§ **Work instruction**:
Using the listing below, copy exactly the lines from the one containing "ring mcp: (509, 289)" to the one containing "index pip: (481, 312)", both lines included, and no others.

§ **Extracted material**:

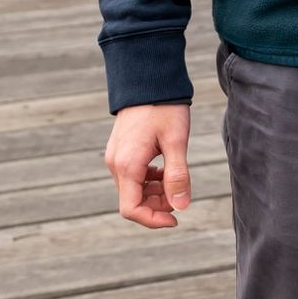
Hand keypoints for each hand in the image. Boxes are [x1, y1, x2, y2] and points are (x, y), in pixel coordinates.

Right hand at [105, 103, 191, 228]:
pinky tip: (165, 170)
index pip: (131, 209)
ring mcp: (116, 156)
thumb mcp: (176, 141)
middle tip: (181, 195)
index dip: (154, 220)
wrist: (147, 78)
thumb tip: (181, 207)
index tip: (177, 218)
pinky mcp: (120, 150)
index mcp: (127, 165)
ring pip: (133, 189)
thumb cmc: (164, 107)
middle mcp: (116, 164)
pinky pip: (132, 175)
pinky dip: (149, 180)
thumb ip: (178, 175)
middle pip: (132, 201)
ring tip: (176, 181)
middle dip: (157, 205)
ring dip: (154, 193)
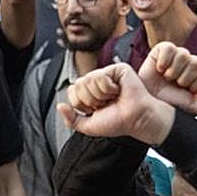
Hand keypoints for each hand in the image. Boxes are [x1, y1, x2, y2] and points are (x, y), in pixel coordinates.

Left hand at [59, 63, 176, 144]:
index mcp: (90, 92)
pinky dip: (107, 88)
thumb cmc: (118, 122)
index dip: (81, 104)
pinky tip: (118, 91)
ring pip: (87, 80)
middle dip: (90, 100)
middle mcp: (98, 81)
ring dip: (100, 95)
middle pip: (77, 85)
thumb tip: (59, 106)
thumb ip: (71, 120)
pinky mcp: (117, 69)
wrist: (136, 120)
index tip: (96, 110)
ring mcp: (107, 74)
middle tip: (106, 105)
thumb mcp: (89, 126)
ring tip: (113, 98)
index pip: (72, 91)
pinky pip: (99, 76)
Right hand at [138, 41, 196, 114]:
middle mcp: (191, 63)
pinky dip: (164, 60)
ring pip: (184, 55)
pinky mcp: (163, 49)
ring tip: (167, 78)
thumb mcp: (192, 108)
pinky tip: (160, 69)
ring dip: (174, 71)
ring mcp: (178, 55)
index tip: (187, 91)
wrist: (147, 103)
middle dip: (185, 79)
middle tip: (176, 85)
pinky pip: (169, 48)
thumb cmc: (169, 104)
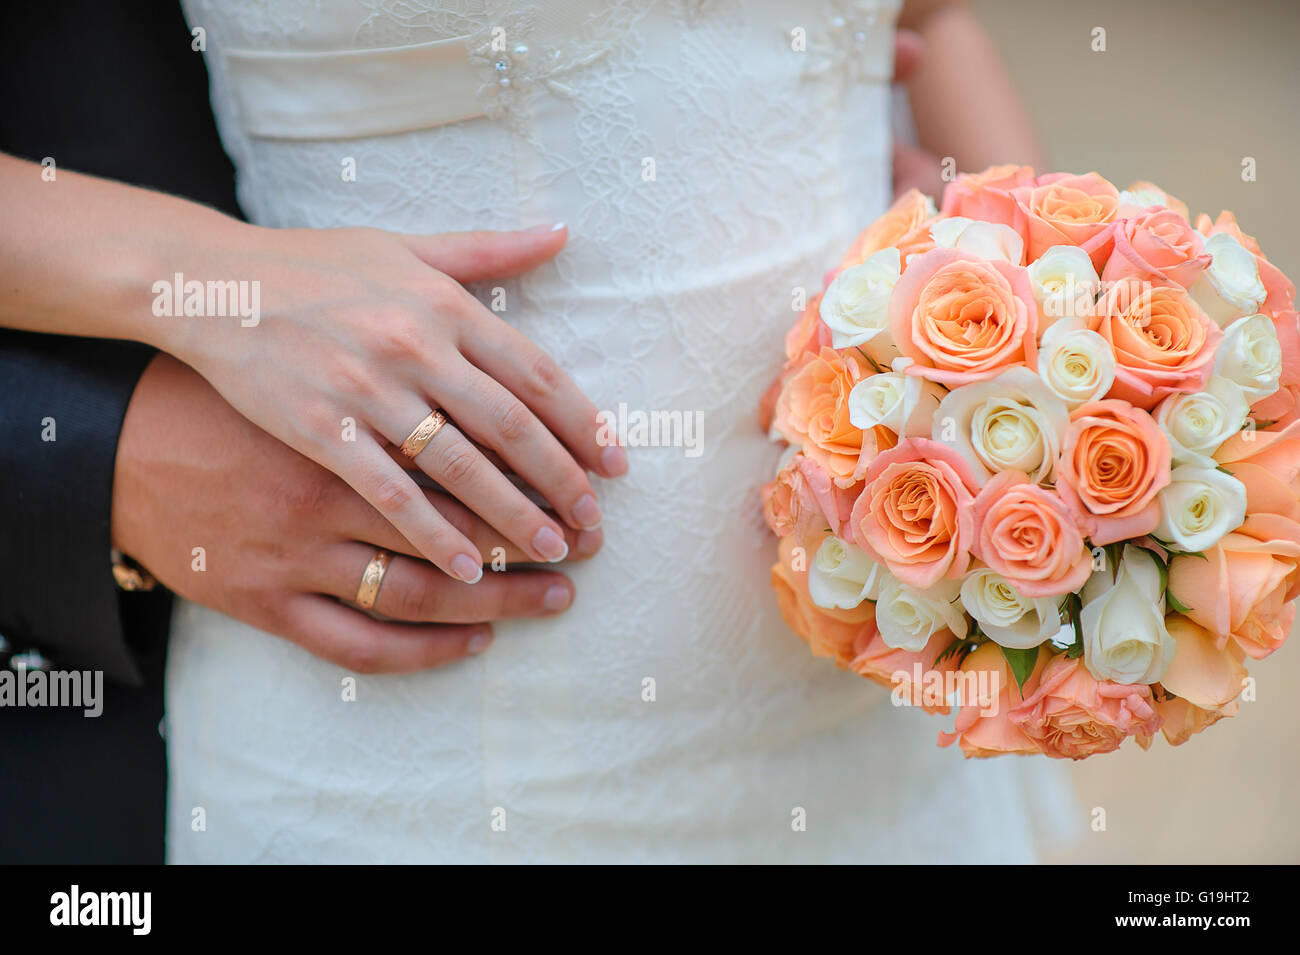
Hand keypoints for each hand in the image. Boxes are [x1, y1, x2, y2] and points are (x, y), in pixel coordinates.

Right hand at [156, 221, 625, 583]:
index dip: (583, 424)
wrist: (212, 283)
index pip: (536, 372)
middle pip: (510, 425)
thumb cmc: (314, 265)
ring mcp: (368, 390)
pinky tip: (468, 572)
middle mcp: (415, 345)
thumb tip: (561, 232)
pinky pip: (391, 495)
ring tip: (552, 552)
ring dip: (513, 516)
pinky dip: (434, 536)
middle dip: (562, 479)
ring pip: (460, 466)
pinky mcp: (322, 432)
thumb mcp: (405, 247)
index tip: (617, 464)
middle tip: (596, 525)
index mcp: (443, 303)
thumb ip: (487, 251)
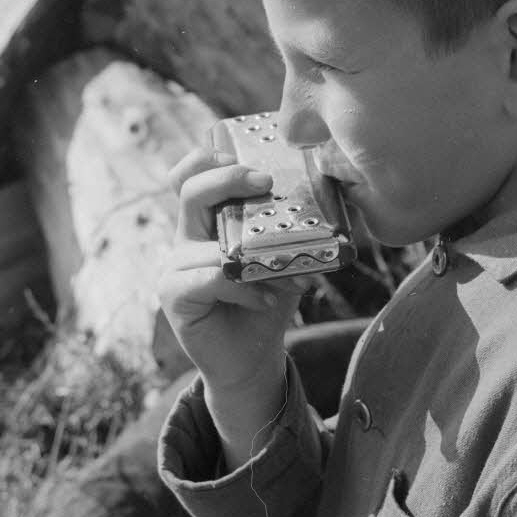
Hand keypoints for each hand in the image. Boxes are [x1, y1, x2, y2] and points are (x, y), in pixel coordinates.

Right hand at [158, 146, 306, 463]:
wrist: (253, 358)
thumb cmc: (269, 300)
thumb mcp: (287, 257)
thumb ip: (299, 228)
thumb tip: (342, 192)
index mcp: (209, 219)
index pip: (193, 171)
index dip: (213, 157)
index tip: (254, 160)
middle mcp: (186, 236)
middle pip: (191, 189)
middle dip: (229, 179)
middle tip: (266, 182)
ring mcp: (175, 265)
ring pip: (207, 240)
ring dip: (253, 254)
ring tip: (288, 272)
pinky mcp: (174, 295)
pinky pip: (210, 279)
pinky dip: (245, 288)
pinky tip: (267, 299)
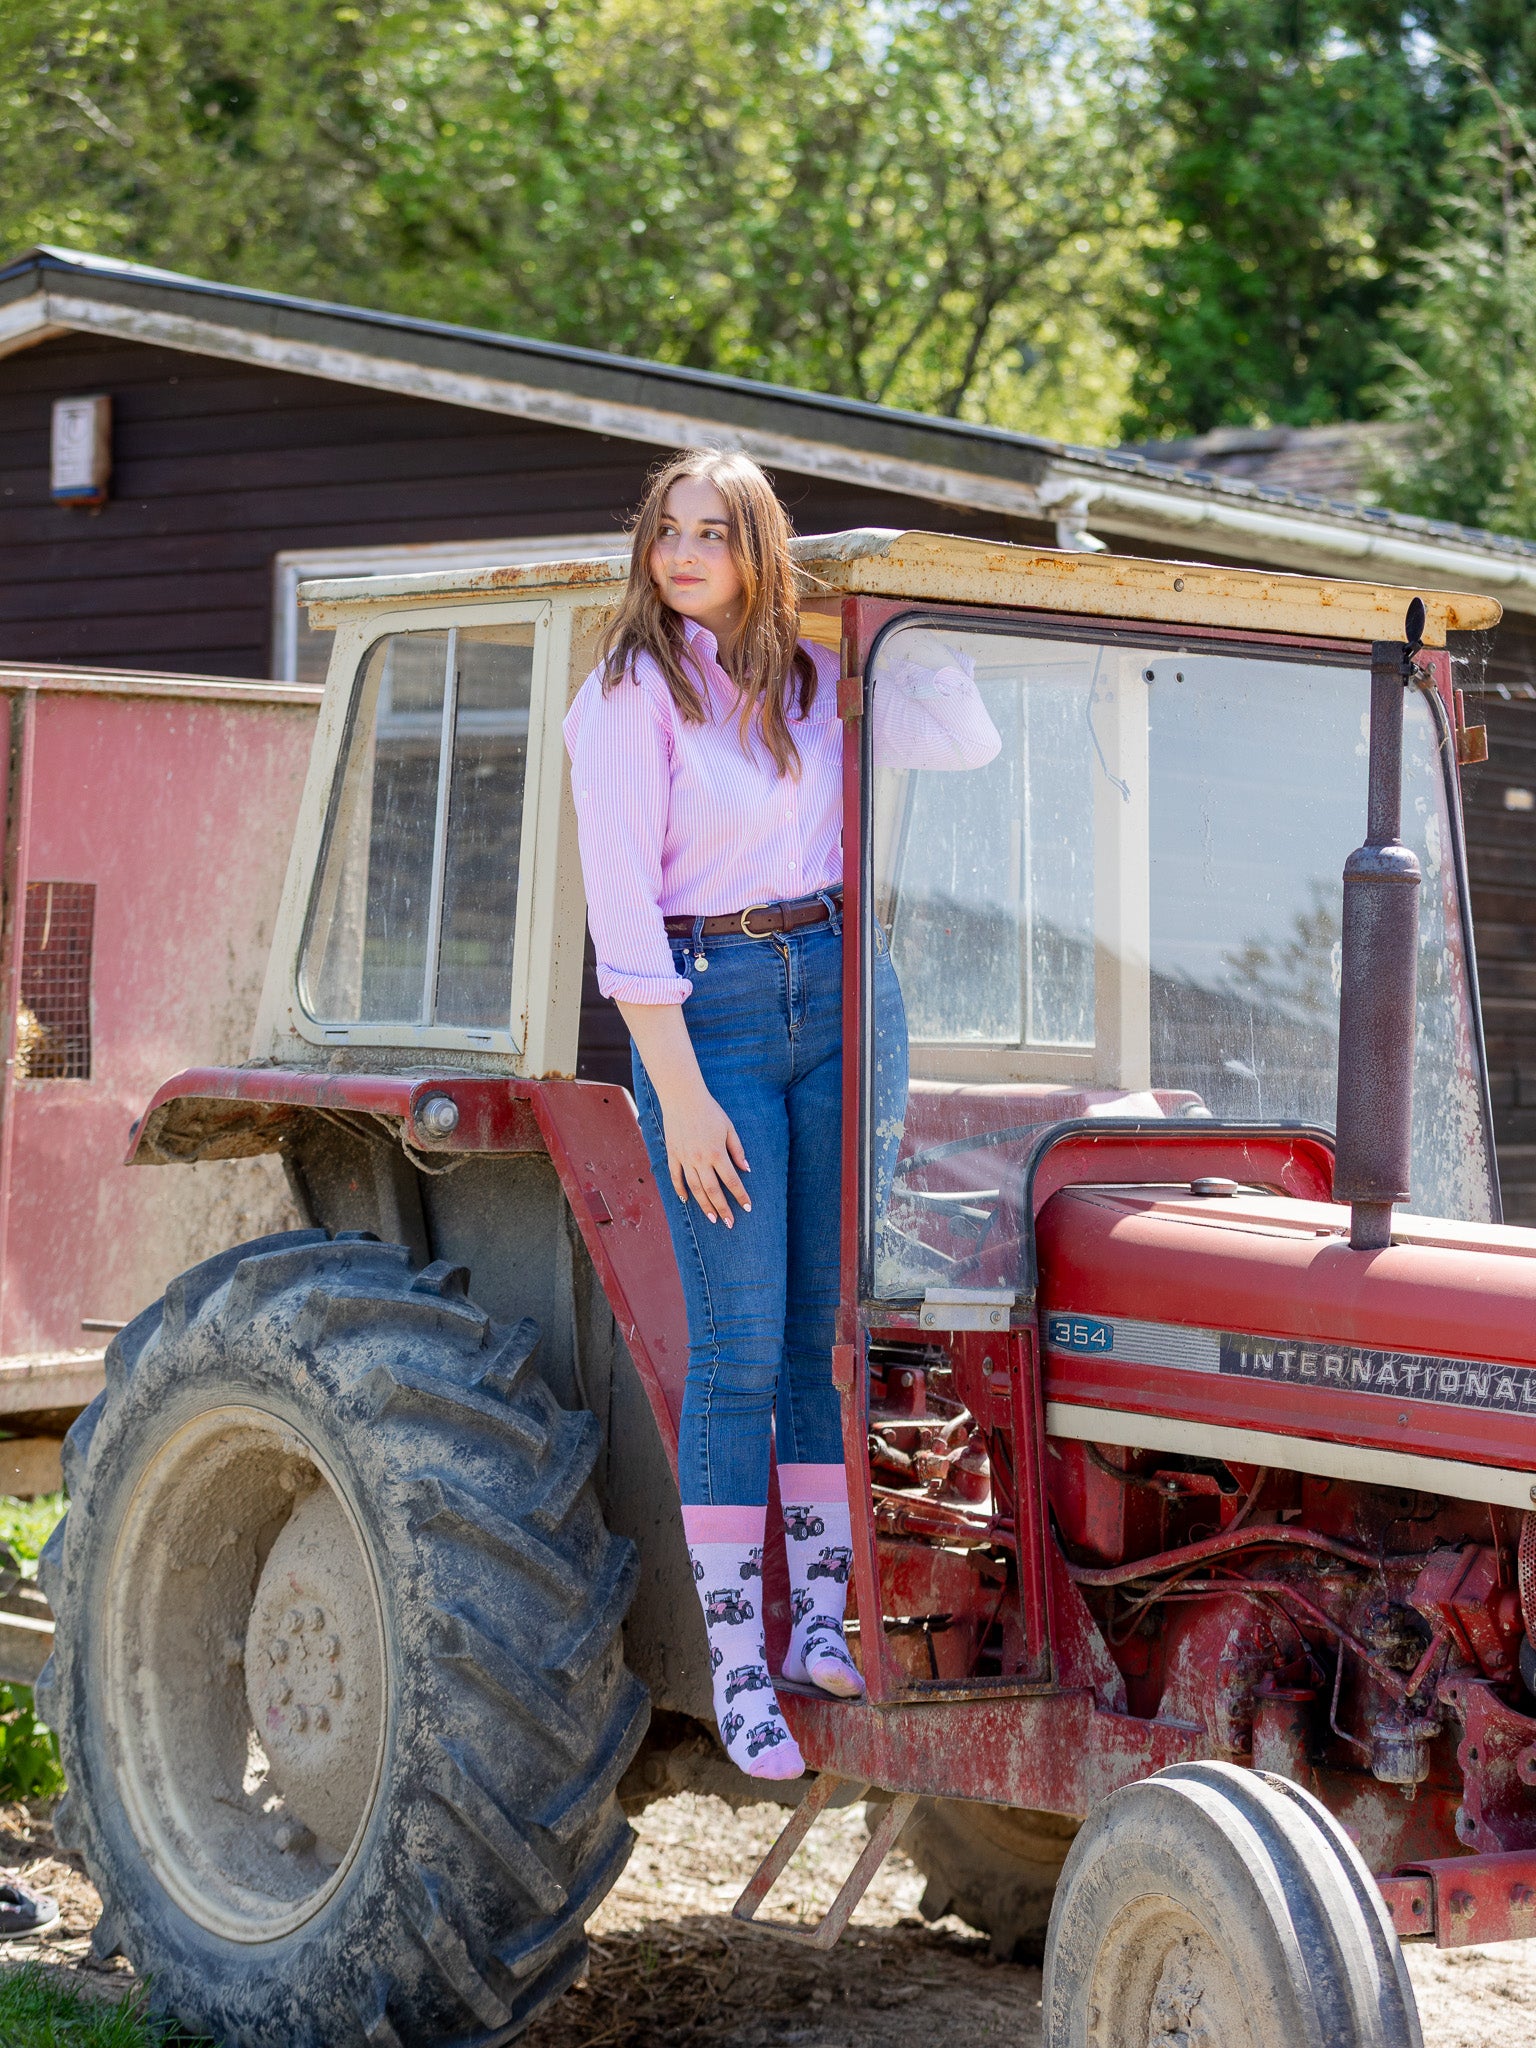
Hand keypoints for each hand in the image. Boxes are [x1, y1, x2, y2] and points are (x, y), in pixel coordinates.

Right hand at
==
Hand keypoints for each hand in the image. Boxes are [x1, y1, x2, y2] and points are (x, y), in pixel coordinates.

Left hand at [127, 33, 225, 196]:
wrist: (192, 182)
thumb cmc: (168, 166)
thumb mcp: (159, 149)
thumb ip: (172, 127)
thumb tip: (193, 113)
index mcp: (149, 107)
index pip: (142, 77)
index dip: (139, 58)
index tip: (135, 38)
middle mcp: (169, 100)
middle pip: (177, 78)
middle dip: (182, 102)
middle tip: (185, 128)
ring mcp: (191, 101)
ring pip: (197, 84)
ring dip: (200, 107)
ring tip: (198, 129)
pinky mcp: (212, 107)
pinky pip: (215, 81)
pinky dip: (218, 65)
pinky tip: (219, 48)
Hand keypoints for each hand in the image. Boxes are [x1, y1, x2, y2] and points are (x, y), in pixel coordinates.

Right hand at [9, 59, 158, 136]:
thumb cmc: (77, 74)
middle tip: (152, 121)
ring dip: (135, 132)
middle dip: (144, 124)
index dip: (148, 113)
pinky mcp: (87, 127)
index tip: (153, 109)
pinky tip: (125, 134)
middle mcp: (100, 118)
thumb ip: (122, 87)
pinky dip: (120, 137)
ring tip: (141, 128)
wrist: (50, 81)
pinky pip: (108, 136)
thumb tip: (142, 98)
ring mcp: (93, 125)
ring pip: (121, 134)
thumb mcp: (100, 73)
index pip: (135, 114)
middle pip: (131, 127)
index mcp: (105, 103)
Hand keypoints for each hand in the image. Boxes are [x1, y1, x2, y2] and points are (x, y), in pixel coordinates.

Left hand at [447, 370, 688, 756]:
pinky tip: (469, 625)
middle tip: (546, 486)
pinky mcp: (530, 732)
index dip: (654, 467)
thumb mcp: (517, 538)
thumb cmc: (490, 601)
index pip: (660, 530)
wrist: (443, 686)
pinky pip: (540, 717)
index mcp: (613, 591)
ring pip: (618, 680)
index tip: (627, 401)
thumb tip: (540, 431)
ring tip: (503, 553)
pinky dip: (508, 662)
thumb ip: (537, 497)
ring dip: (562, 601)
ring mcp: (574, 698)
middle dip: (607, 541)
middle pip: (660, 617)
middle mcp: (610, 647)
==
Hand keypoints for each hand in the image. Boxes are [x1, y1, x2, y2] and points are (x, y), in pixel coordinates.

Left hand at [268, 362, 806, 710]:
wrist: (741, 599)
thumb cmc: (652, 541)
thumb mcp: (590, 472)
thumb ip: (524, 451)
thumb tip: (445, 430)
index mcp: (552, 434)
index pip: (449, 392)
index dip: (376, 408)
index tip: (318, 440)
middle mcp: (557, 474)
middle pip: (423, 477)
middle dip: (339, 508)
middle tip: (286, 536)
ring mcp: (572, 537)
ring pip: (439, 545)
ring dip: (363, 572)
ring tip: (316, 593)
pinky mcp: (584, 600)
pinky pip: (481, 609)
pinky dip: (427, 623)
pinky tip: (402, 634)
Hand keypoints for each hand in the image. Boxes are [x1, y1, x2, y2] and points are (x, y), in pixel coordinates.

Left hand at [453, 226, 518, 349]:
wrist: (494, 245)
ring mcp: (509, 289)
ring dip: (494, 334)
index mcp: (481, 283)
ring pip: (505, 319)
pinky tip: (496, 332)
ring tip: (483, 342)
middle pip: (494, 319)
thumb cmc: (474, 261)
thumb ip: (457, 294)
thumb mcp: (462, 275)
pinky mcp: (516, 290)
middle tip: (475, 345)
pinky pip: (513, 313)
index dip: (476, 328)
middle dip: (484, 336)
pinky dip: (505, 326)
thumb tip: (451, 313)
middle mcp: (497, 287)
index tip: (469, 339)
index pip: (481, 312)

§ **Task result**:
ring mcp: (509, 289)
ring dip: (494, 334)
index mcp: (481, 283)
ring pip: (505, 319)
pinky tip: (496, 332)
ring tip: (483, 342)
middle pip: (494, 319)
thumb cmc: (474, 261)
thumb ip: (457, 294)
thumb mcp: (462, 275)
pinky mcp: (516, 290)
middle tip: (475, 345)
pinky pip: (513, 313)
index dip: (476, 328)
middle dip: (484, 336)
pinky dip: (505, 326)
thumb tip: (451, 313)
middle mcp: (497, 287)
index tip: (469, 339)
index pip: (481, 312)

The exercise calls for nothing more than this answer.